Effects of Pi deficiency on some of the traits of Arabidopsis. (A) Soluble Pi in whole plant after transfer to low (open bars) or high (filled bars) Pi. (B) Anthocyanin accumulation in the leaves in response to Pi deficiency. (C) secondary/primary root length ratio in low-Pi (open bars) or high-Pi (filled bars). Macroelements (D) and microelements (E) in the high Pi (black bars) and low Pi (white bars) leaves and high Pi (dark gray bars) and low Pi (light gray bars) roots. (F) ¹³C-NMR analysis. fum, fumarate; Glu, glutamate; Gln, glutamine; Arg, arginine; ref, reference (500 μmol maleate). Upper traces correspond to the enlargement of the corresponding spectrum in the rectangle in the lower trace.

Fig. 2.

Number of genes induced (A) or repressed (B) in low Pi. Comparison of short-term (diamonds), medium-term (squares), and long-term (circles) experiments. The whole plant was analyzed to monitor the regulation of Pi-responsive genes during short- and medium-term experiments. Results from leaves and roots analyzed separately were mixed as long term experiment.

Fig. 3.

Validation of ATH1 results. (A) Comparison of chip results and q-PCR. P(-)/P(+) ratio in leaves and roots for some selected genes are shown. Two different scales were used for the genes that were up- or down-regulated. Q-PCR and ATH1 results are means and SD of three assays performed on triplicates. (B) Northern blot analysis and chip results [ratio P(-)/P(+)] of Pi-responsive genes in leaves (L) and roots (R). Plants were harvested after 5, 10, and 15 days of transfer in low [P(-)] or high Pi [P(+)], and 10 μg of total RNA, isolated from the whole plant, was hybridized with ³²P-labeled cDNA fragments of the genes. Equivalence of RNA loading in all of the lanes is shown by ³²P-labeled tubulin hybridization and ethidium bromide-stained rRNA (Lower). (C) Expression of GFP fused to AtS6K2 (At3g08720) promoter in the stele and emerging lateral roots of transgenic plants grown under high [P(+)] and low Pi [P(-)]. (Scale bar, 50 μm.)

Fig. 4.

Transcriptional regulation in pathway of glycosylglyceride biosynthesis in short-term (squares), medium-term (diamonds), and long-term [leaves (circles) and roots (triangles) analyzed separately] experiments.
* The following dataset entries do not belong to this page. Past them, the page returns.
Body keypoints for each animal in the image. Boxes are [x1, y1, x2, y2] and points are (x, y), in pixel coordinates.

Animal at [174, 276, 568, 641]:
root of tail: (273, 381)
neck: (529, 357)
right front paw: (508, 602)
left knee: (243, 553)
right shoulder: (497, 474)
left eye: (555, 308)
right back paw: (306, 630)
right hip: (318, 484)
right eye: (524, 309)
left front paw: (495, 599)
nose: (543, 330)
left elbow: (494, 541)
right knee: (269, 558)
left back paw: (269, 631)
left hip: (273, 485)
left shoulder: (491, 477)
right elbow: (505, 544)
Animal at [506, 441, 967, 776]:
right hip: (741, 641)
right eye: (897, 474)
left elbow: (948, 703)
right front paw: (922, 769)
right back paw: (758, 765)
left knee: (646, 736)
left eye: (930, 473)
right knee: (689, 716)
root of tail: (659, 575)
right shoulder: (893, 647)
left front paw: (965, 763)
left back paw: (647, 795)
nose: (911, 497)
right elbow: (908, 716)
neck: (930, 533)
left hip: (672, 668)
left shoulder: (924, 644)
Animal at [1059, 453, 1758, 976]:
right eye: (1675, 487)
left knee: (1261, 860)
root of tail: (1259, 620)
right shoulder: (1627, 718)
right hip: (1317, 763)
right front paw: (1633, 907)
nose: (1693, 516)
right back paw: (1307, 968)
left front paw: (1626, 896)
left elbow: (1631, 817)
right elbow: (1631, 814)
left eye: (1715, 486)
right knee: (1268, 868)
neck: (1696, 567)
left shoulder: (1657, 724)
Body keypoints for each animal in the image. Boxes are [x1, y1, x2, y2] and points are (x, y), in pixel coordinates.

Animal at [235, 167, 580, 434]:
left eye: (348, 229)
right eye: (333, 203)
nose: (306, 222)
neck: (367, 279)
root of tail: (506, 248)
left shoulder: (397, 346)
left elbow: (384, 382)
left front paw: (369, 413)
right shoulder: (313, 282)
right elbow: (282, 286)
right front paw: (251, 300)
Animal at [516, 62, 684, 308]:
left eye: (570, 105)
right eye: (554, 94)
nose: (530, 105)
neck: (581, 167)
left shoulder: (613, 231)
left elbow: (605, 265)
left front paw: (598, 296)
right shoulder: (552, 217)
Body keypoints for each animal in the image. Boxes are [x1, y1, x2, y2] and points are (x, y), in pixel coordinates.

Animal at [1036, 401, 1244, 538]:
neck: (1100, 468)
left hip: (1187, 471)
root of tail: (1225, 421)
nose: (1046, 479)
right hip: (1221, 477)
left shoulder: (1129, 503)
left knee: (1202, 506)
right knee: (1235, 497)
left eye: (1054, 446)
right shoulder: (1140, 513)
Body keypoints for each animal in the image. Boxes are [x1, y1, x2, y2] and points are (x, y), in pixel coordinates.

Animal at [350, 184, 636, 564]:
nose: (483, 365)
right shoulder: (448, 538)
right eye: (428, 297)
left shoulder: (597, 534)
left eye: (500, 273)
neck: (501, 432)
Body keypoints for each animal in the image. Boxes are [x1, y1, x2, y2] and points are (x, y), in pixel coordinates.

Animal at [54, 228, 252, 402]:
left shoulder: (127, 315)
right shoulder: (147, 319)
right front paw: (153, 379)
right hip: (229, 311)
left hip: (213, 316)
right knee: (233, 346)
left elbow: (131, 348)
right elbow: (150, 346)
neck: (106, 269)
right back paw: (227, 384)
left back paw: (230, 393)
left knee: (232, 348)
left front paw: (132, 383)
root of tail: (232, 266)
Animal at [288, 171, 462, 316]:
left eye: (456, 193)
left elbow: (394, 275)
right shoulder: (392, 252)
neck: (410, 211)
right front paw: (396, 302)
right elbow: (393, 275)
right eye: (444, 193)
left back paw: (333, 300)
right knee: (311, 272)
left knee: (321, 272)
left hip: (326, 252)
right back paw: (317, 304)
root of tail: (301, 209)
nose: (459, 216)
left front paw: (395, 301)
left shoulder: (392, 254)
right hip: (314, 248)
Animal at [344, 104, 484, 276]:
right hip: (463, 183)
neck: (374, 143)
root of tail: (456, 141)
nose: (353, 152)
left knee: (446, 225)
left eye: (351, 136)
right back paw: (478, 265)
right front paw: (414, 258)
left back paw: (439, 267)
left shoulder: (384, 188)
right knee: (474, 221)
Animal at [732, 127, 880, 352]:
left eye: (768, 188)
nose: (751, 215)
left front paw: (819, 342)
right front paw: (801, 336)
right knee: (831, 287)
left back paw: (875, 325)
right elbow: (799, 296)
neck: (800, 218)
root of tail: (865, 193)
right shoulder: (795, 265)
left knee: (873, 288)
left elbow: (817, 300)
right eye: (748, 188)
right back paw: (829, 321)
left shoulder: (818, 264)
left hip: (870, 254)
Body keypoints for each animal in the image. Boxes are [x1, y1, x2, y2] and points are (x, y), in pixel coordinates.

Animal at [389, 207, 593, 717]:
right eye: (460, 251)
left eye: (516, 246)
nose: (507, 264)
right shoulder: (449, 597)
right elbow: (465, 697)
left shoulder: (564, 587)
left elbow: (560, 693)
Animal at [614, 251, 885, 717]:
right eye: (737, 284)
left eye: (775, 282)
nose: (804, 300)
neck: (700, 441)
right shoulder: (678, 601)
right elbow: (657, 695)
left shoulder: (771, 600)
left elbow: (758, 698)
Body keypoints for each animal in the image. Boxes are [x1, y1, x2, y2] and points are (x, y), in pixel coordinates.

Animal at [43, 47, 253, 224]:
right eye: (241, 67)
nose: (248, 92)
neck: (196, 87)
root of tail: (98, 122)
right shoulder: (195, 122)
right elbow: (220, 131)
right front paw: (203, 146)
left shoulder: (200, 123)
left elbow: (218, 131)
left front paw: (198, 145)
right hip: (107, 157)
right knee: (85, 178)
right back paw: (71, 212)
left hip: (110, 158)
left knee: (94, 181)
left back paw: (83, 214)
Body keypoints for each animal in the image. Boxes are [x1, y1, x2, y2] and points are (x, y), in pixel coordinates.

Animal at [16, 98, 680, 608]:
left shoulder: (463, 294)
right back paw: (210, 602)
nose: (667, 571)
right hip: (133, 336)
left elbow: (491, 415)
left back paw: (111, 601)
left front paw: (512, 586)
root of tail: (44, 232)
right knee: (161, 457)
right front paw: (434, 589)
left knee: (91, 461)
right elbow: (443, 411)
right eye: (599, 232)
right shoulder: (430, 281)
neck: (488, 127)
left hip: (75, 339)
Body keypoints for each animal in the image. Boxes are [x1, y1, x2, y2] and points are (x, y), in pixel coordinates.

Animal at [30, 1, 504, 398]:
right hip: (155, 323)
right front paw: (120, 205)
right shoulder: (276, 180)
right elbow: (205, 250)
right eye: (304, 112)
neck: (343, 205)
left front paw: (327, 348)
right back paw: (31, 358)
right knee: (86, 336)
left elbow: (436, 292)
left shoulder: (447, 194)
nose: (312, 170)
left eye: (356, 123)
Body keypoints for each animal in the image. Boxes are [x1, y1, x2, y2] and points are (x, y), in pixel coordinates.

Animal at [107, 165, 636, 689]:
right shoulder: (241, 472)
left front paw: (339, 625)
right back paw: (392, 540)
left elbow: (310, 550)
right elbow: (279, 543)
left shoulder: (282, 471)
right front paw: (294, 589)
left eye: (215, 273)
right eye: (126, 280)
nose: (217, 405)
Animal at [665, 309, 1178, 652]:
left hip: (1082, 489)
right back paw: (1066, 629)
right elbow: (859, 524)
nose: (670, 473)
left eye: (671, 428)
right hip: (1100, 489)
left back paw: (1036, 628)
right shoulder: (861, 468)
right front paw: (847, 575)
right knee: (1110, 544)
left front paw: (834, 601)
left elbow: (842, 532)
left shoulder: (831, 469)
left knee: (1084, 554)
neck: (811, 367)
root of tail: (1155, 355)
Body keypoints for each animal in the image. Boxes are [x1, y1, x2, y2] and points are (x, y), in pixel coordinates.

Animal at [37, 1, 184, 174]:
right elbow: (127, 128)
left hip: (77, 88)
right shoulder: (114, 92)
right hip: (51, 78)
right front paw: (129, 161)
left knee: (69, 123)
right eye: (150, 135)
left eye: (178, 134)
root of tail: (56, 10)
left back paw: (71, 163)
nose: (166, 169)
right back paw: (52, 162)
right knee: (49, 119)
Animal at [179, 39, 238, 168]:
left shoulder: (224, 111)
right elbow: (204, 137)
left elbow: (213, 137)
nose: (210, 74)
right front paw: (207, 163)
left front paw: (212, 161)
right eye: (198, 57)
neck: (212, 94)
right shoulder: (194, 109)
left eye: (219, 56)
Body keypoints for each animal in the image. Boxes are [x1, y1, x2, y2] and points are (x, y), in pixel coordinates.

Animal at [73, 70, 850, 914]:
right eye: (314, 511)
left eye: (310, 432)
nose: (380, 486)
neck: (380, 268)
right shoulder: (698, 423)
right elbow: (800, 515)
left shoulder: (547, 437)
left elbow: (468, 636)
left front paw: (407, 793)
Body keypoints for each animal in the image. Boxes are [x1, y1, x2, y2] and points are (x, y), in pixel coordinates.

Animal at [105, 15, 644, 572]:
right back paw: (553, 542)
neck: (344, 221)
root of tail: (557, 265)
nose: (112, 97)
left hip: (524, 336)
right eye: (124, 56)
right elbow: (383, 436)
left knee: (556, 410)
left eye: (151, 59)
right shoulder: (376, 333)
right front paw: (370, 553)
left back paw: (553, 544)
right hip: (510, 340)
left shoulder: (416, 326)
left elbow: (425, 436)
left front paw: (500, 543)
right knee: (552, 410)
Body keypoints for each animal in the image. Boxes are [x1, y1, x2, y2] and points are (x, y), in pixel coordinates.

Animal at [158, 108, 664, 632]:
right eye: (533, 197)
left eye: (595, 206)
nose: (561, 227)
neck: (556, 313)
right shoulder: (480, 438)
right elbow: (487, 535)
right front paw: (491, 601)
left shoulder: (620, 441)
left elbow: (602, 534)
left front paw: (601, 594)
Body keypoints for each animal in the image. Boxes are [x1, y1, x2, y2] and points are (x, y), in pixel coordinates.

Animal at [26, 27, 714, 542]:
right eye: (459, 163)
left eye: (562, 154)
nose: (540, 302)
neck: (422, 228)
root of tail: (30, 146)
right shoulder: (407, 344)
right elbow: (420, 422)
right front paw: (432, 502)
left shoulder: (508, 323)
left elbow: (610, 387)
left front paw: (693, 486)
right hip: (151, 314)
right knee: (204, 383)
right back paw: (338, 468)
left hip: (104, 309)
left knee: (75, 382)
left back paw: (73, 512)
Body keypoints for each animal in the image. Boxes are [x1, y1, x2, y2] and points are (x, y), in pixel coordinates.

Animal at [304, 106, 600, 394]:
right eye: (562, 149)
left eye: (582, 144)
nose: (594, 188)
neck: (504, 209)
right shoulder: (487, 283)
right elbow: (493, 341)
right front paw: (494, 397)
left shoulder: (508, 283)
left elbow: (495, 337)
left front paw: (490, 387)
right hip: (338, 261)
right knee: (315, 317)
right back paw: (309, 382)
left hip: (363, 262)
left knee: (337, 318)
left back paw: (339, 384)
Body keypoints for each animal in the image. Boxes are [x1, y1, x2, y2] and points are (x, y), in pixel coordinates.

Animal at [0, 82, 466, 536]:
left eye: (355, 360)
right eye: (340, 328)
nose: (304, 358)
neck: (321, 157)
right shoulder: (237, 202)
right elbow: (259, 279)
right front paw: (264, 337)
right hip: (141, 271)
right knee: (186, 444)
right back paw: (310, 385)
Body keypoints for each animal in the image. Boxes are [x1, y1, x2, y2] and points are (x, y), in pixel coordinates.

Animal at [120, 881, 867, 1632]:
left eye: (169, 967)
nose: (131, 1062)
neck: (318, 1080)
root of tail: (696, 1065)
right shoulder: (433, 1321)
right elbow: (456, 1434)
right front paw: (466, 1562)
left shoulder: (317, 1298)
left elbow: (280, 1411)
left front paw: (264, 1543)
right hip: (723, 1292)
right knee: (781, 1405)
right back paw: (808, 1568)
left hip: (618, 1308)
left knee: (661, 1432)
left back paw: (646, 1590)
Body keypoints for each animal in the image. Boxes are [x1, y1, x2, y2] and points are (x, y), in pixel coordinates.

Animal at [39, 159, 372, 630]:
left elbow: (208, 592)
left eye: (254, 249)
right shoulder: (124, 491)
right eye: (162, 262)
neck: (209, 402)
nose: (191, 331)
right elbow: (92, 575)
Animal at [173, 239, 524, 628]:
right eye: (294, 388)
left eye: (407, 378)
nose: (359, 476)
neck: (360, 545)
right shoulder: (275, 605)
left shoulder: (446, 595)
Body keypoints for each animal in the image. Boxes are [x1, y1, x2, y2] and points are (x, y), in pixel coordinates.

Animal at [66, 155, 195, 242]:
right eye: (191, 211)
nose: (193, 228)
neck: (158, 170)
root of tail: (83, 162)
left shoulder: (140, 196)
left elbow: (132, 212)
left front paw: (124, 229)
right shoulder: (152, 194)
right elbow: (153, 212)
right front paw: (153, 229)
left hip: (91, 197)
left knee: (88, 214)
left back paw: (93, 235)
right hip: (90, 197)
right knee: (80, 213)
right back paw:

Fold change: red, >10; orange, 4–10; yellow, 2–4; white, 0.5–2; green, 0.25–0.5; pale blue, 0.1–0.25; dark blue, <0.1. *, Significant, one-way ANOVA, P = 0.05. (Insets) Metabolite quantification [% of total lipids in P(+) and P(-) and ratio P(-)/P(+)] in short-, medium- and long- (leaf, root) term treatments. DPG, diphosphatidylglycerol; PG, phosphatidylglycerol; PI, phosphatidylinositol; PE, phosphatidylethanolamine; PC, phosphatidylcholine; SQDG, sulfoquinovosyldiacyl glycerol; MGDG, galactosyl-1,2-diacylglycerol; DGDG, digalactosyl-diacylglycerol.